Why are we so easily put off in our prayers?

Why so ill prepared for the long distance course with God, left gasping for air after a few hurried petitions? How is it that discouragement sets in so quickly? We storm heaven's gates, but heaven rarely yields according to our plan. What we feel as God's resistance sends us into retreat, questioning, maybe even sulking.

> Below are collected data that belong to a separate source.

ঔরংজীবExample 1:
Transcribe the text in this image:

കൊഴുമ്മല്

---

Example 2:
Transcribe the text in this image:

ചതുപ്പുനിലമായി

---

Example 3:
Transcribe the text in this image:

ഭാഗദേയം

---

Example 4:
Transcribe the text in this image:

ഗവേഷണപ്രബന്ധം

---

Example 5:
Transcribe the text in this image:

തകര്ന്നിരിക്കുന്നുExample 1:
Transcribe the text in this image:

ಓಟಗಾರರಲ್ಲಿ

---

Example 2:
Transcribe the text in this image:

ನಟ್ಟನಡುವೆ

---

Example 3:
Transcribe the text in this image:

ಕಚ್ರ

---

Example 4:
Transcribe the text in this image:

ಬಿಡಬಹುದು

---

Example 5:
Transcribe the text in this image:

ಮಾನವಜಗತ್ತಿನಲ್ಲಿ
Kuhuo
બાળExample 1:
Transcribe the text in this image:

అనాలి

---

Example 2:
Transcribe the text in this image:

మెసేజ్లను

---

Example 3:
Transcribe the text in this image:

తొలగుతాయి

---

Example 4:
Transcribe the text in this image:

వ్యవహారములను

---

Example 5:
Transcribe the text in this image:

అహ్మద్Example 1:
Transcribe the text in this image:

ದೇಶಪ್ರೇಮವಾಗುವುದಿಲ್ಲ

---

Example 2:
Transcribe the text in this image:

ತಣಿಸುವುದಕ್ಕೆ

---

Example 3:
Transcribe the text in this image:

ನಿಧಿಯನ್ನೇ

Jesus once told his disciples a story, a story aimed at urging them to pray and never give up (Luke 18:1-8). He knew that they, and we, would need that kind of encouragement. We are prone quit crying out when everything around us tells us we're wasting our time.

Forrest and Leon

You probably remember the fictional character Forrest Gump, the lead role in the 1994 film by the same name. By the mysterious providence of God (my take on the story) Forrest Gump became a kick returner for the University of Alabama football team. A teammate would catch the kick, hand the ball to Forrest, and shout the familiar "Run, Forrest, Run."

And run he did. He not only ran to the end zone, he ran through the end zone and out of the stadium. Eventually the marching band made a large sign: "Stop Forrest." He didn't know when to stop; left to himself he'd just keep running.

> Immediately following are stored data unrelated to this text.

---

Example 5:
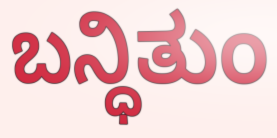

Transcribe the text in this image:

ಬನ್ಧಿತುಂ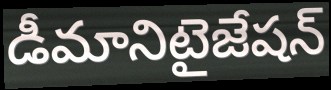
డీమానిటైజేషన్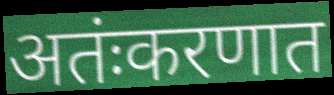
अतंःकरणातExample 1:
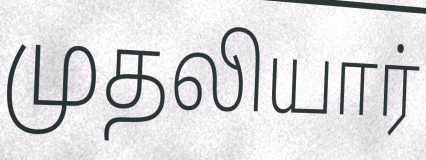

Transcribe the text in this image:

முதலியார்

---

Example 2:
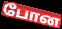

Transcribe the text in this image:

போன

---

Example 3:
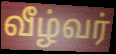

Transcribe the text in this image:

வீழ்வர்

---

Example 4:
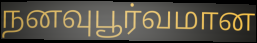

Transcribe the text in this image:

நனவுபூர்வமான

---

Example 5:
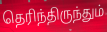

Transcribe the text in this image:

தெரிந்திருந்தும்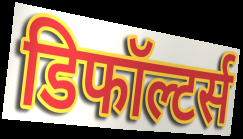
डिफॉल्टर्सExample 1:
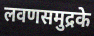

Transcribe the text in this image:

लवणसमुद्रके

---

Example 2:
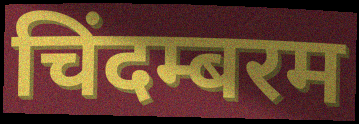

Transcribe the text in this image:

चिंदम्बरम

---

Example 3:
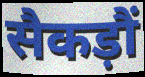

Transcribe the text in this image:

सैकड़ौं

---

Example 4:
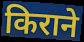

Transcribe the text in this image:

किराने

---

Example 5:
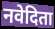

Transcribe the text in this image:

नवेदिता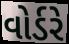
વોર્ડરે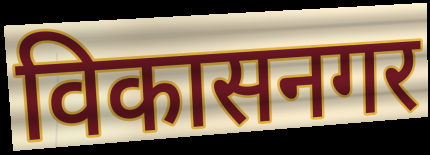
विकासनगर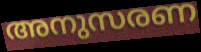
അനുസരണ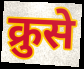
क्रुसे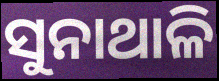
ସୁନାଥାଳି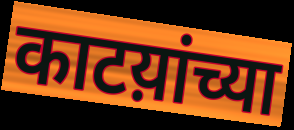
काटय़ांच्या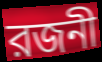
রজনীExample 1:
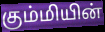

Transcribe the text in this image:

கும்மியின்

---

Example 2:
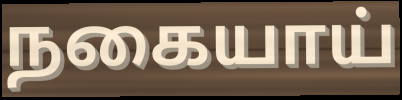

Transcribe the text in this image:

நகையாய்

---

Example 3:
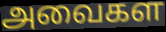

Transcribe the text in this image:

அவைகள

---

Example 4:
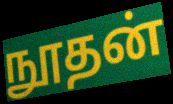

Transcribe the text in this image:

நூதன்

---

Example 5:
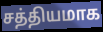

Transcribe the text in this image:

சத்தியமாக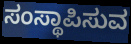
ಸಂಸ್ಥಾಪಿಸುವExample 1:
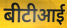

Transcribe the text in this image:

बीटीआई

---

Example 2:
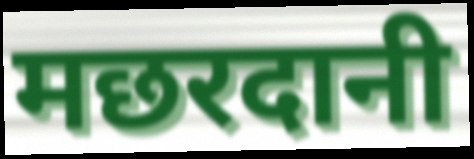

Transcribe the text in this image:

मछरदानी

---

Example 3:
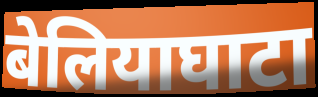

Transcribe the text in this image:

बेलियाघाटा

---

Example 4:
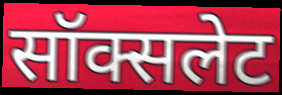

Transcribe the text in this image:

सॉक्सलेट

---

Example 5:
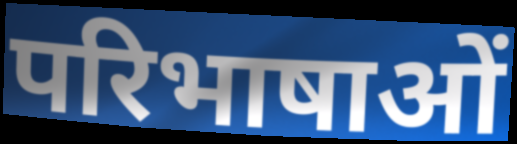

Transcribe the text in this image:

परिभाषाओंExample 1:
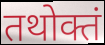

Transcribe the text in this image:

तथोक्तं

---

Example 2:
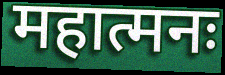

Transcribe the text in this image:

महात्मनः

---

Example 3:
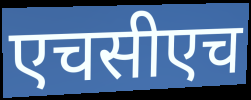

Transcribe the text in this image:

एचसीएच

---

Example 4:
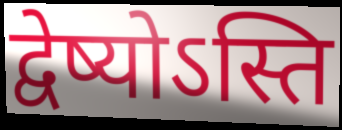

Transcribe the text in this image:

द्वेष्योऽस्ति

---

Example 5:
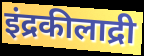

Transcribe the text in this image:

इंद्रकीलाद्री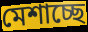
মেশাচ্ছে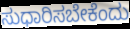
ಸುಧಾರಿಸಬೇಕೆಂದುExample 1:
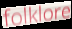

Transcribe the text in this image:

folklore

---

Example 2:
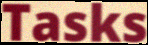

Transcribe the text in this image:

Tasks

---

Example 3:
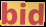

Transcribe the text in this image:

bid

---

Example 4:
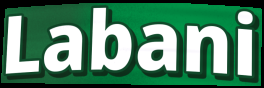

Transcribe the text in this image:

Labani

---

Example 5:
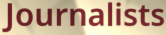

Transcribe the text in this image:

Journalists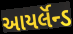
આયર્લૅન્ડ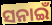
ସନାଇଁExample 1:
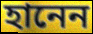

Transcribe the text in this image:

হানেন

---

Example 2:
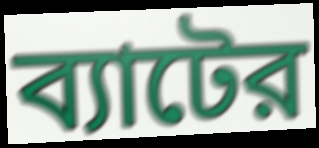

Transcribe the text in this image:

ব্যাটের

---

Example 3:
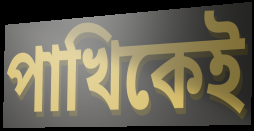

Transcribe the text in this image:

পাখিকেই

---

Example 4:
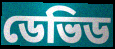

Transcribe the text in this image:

ডেভিড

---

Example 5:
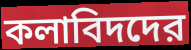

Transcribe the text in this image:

কলাবিদদের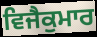
ਵਿਜੈਕੁਮਾਰ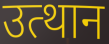
उत्थानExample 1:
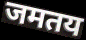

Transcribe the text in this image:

जमतय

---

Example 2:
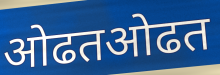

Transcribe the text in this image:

ओढतओढत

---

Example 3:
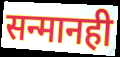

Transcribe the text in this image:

सन्मानही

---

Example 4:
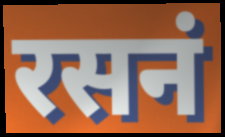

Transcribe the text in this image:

रसनं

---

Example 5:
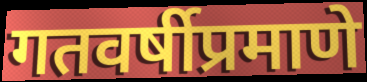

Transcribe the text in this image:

गतवर्षीप्रमाणे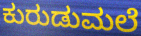
ಕುರುಡುಮಲೆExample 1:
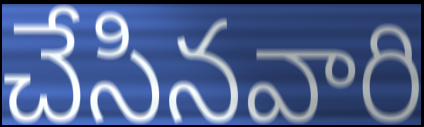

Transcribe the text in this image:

చేసినవారి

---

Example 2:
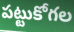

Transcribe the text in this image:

పట్టుకోగల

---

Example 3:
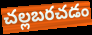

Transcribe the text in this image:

చల్లబరచడం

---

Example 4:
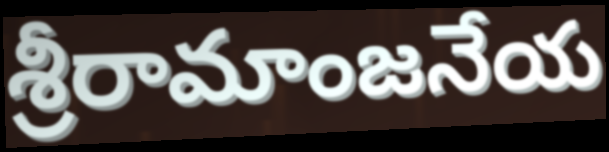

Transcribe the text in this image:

శ్రీరామాంజనేయ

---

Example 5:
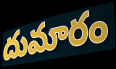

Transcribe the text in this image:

దుమారం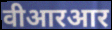
वीआरआरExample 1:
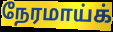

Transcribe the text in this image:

நேரமாய்க்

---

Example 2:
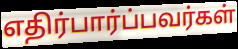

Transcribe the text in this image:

எதிர்பார்ப்பவர்கள்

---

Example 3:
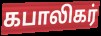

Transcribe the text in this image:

கபாலிகர்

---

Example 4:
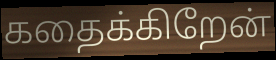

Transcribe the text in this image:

கதைக்கிறேன்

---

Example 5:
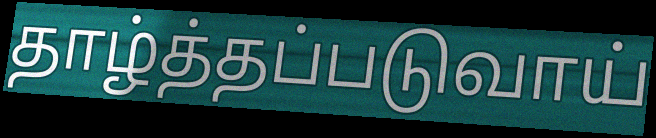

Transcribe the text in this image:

தாழ்த்தப்படுவாய்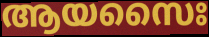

Contrast the real life football player Leon Lett, a defensive lineman for the Dallas Cowboys in Super bowl XXVII. Lett recovered a fumble and made a long run down field, seemingly home-free and certain to score. But before getting to the end zone he started to 'hot-dog,' holding the ball aloft in an early celebration. That's when the Bill's Don Beebe came from behind and knocked the ball from his hands.

No touchdown for Leon. He should have run a bit harder for just a bit longer.          

Keep Praying

As Jesus entered Jericho and blind beggar by the name of Bartimaeus began to cry out to him, calling him "Son of David," pleading for mercy. His repeated shouting bothered the people around him. He was making a scene. It was annoying, embarrassing. They rebuked him. They told him to shut up.

Bartimaeus responded to their rebuke by crying out all the more. More urgency. Louder. This man would not be easily put off. With Jesus so close, with the possibility of sight a shout away, he simply didn't know when to stop. He would not stop or be silenced.

What about you?

Where do you need the mercy of God in your life right now? Has something or someone silenced your prayers? Maybe you're begging mercy for someone you love - but they aren't changing. Nothing is changing. And so you've grown quiet, less expectant. Or maybe the noise around you is so thick you don't have any confidence that your voice is heard. What good does it do to keep calling out when your prayers evaporate in the crush of sound and busyness that surrounds you?

Learn from a blind beggar. Be stubborn in your prayers. Do not be easily silenced or discouraged. Call out all the more. The one to whom you call has more for you than you know right now.     

So keep praying.

Prayer: Grant us grace, O God, to be bold in our prayers, calling to you all the more when so many things around us tell us to quit. Our need is great, and so is your power, so we look to you as our hope and help. This very day we call to you again, all the more, through Jesus our Lord. Amen.